___ RECORDS TO PROCESS

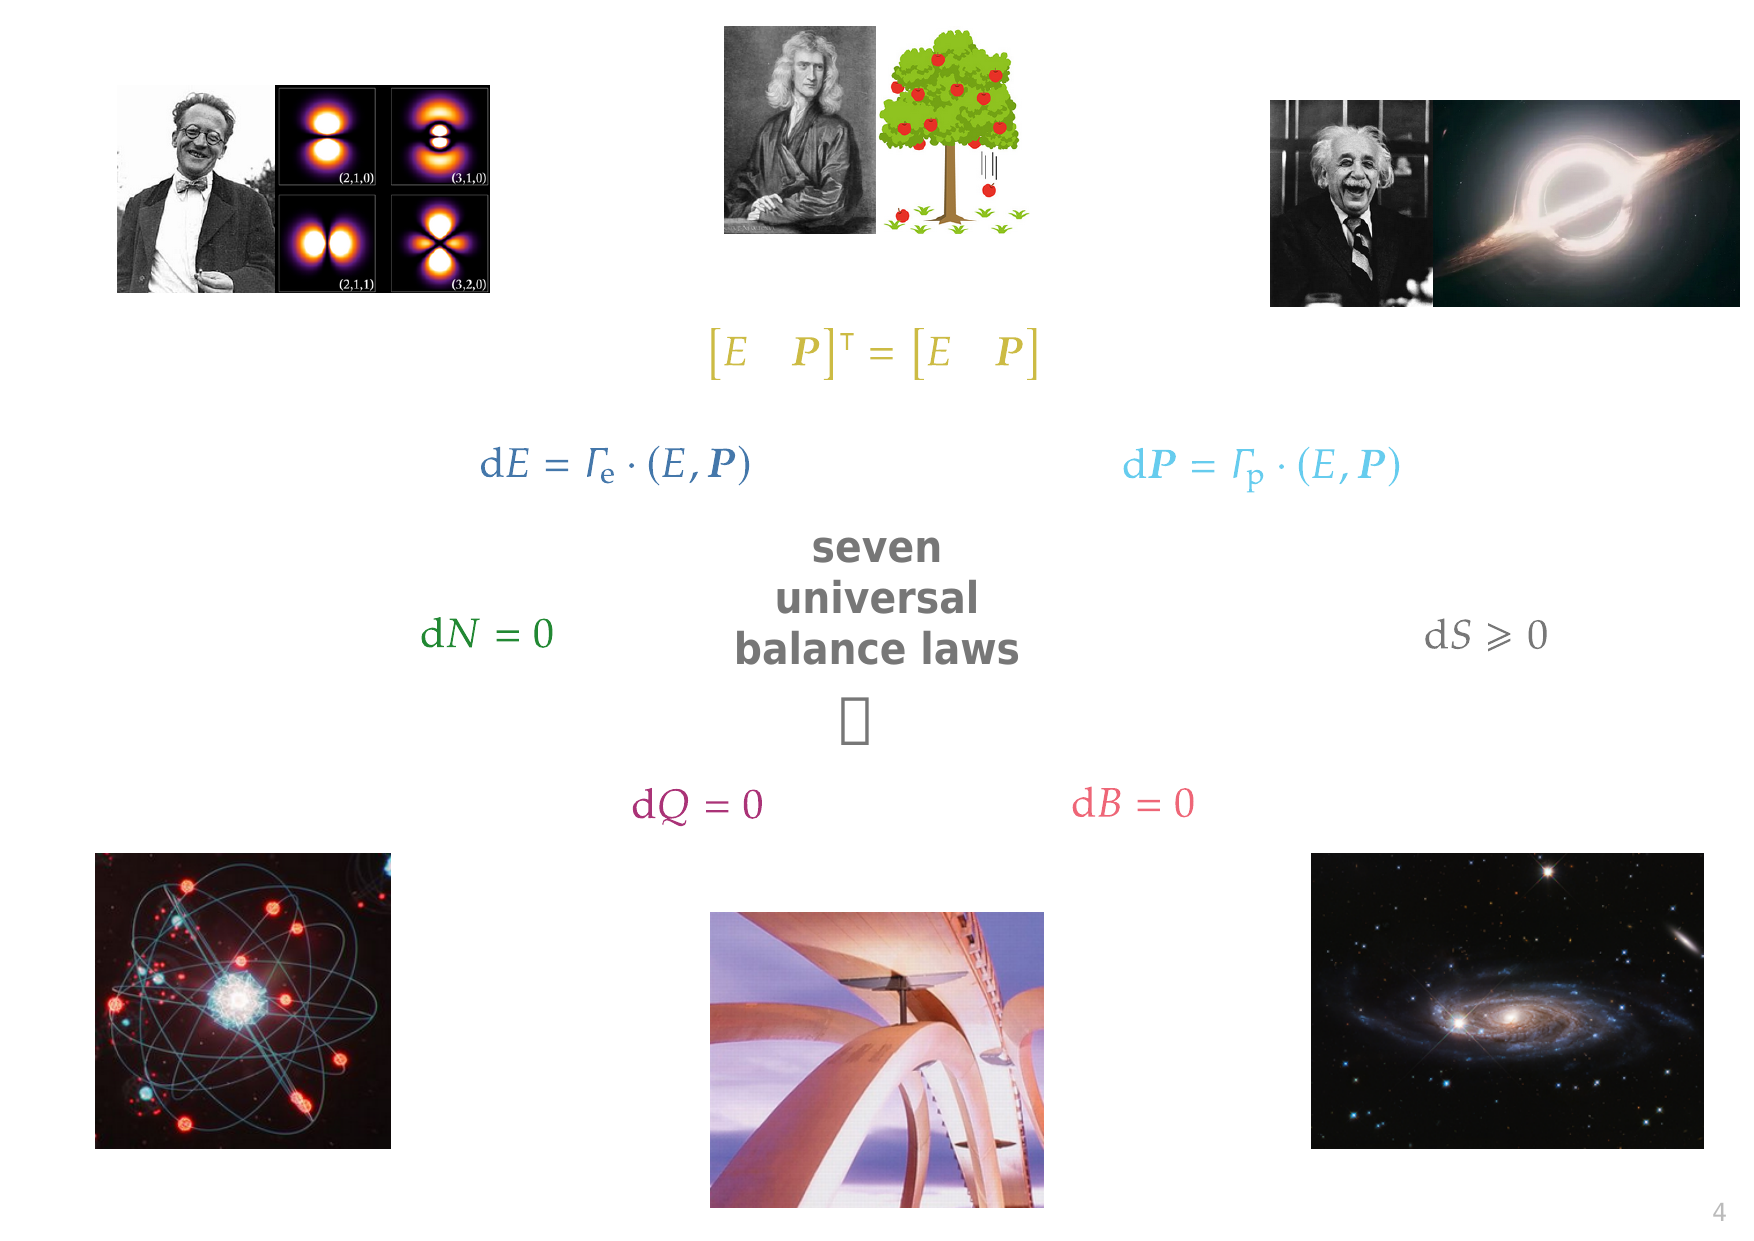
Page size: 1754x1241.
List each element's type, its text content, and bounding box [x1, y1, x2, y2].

text_box [253, 299, 1553, 872]
text_box seven universal balance laws [719, 514, 1036, 682]
picture [724, 26, 1030, 234]
picture [95, 853, 391, 1149]
picture [1311, 853, 1704, 1149]
picture [117, 85, 490, 293]
picture [710, 912, 1044, 1208]
text_box  [820, 682, 934, 749]
picture [1270, 100, 1740, 307]
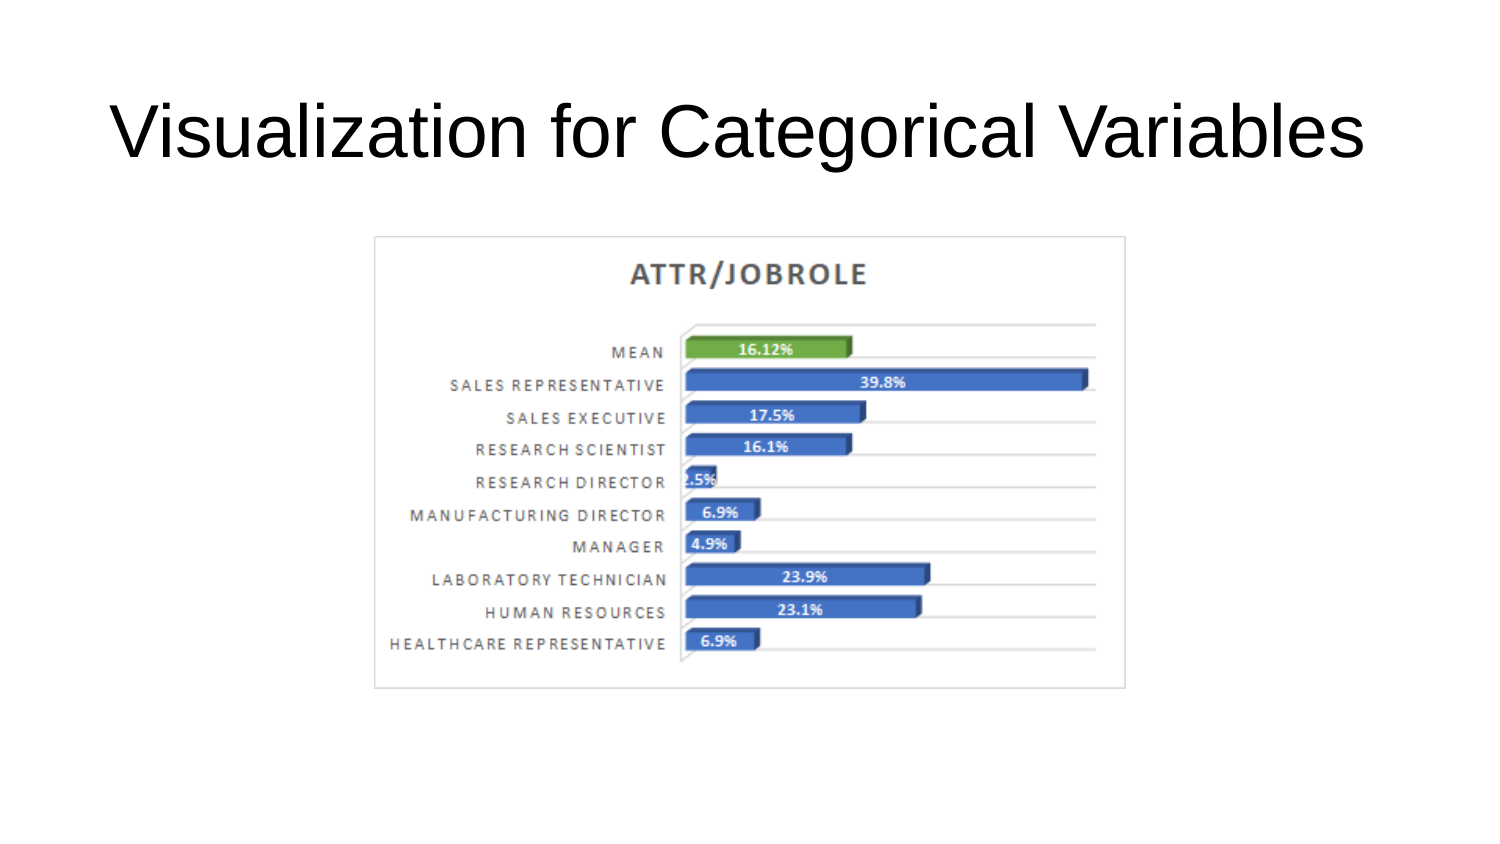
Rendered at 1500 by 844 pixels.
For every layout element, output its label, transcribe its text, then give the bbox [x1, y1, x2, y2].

picture [374, 236, 1126, 689]
title Visualization for Categorical Variables [49, 67, 1448, 173]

______

EXERCISE AIM: Rewrite every item above with "bounding box" changed to "enclosing box" and nothing else altered. Omit the pictures from your version.

TASK SOLUTION:
Page size: 1754x1241.
List each element's type, its text content, and enclosing box [x1, y1, x2, y2].

text_box [253, 299, 1553, 872]
text_box seven universal balance laws [719, 514, 1036, 682]
picture [724, 26, 1030, 234]
picture [95, 853, 391, 1149]
picture [1311, 853, 1704, 1149]
picture [117, 85, 490, 293]
picture [710, 912, 1044, 1208]
text_box  [820, 682, 934, 749]
picture [1270, 100, 1740, 307]
Rendered at 1500 by 844 pixels.
For every layout element, output its label, transcribe its text, then give the bbox [x1, y1, x2, y2].

picture [374, 236, 1126, 689]
title Visualization for Categorical Variables [49, 67, 1448, 173]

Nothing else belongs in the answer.